General Motors files for bankruptcy. Bankrupt Delphi--GM's biggest parts supplier--and the United Auto Workers are negotiating tensely over Delphi's demands for deep wage and benefit cuts. If the UAW were to strike, GM might also shut down (no parts, no cars) and suffer massive losses. A four-month strike could cost GM $20 billion, estimates Jonathan Steinmetz of Morgan Stanley. GM would still have to pay workers and outstanding supplier bills. GM itself might file for bankruptcy. Because everyone--GM, Delphi and the UAW--has so much to lose, Steinmetz doubts a doomsday outcome. Delphi, the UAW and GM will settle.
Oil jumps to $85 a barrel. Energy economist Philip K. Verleger Jr. thinks prices could rise up to 25 percent from 2005's peaks, driven partly by a scramble for low-sulfur oil to meet stiffer U.S. air-pollution rules for cars and trucks. Supply disruptions (from weather, political upheavals, terrorism) or refinery outages could also create scarcities. Still, the U.S. Energy Information Administration predicts steady prices of $63 a barrel for West Texas Intermediate crude--roughly even with the last half of 2005. Nariman Behravesh of Global Insight sees $57 WTI by the year-end.
The "yield curve" of interest rates "inverts." An inversion means that short-term interest rates (say, on three-month Treasury bills) exceed longer-term interest rates (say, on 10-year Treasury bonds). Usually, short-term rates are lower, because the risk of lending for lengthier periods is greater. Since 1965 interest-rate inversions have occurred seven times--and recessions have followed in five, notes Bill Dudley of Goldman Sachs. The reason: an inversion signals tight money. In 2006 Dudley expects another inversion, as the Fed raises short rates. But he thinks we'll escape a recession, because the overall level of rates will remain low.

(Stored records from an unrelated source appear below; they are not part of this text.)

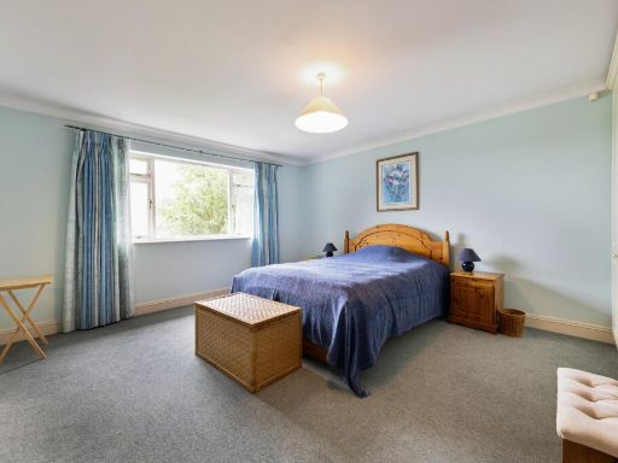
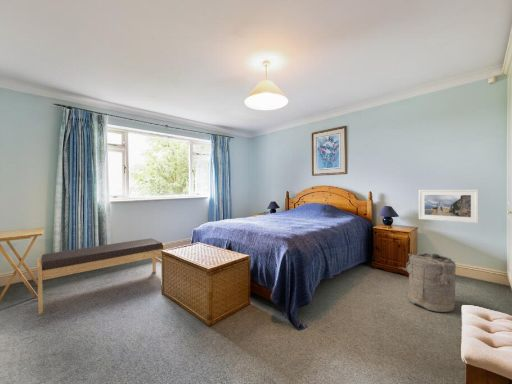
+ laundry hamper [398,252,457,313]
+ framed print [418,189,480,224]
+ bench [36,237,167,315]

There are other potential pitfalls. Will China's surging economy produce an unpleasant surprise? Will Ben Bernanke's replacement of Alan Greenspan go smoothly? But the larger story of the U.S. economy has been that it continually overcomes many reasons (in 2005: higher oil prices, hurricanes) for it to falter. Consumers have spent freely, drawing money from appreciated stocks or homes. From 1995 to 2005 consumer spending rose an average of 3.8 percent annually, notes Susan Sterne of Economic Analysis Associates. Now that may cool with the housing boom.
But something else (business investment, higher exports) will fill the gap. So say the standard forecasts. They're often right when predicting small shifts in the status quo. But they usually miss big changes, for good or ill. If something truly bad happens in 2006, you probably won't read about it first. Happy New Year.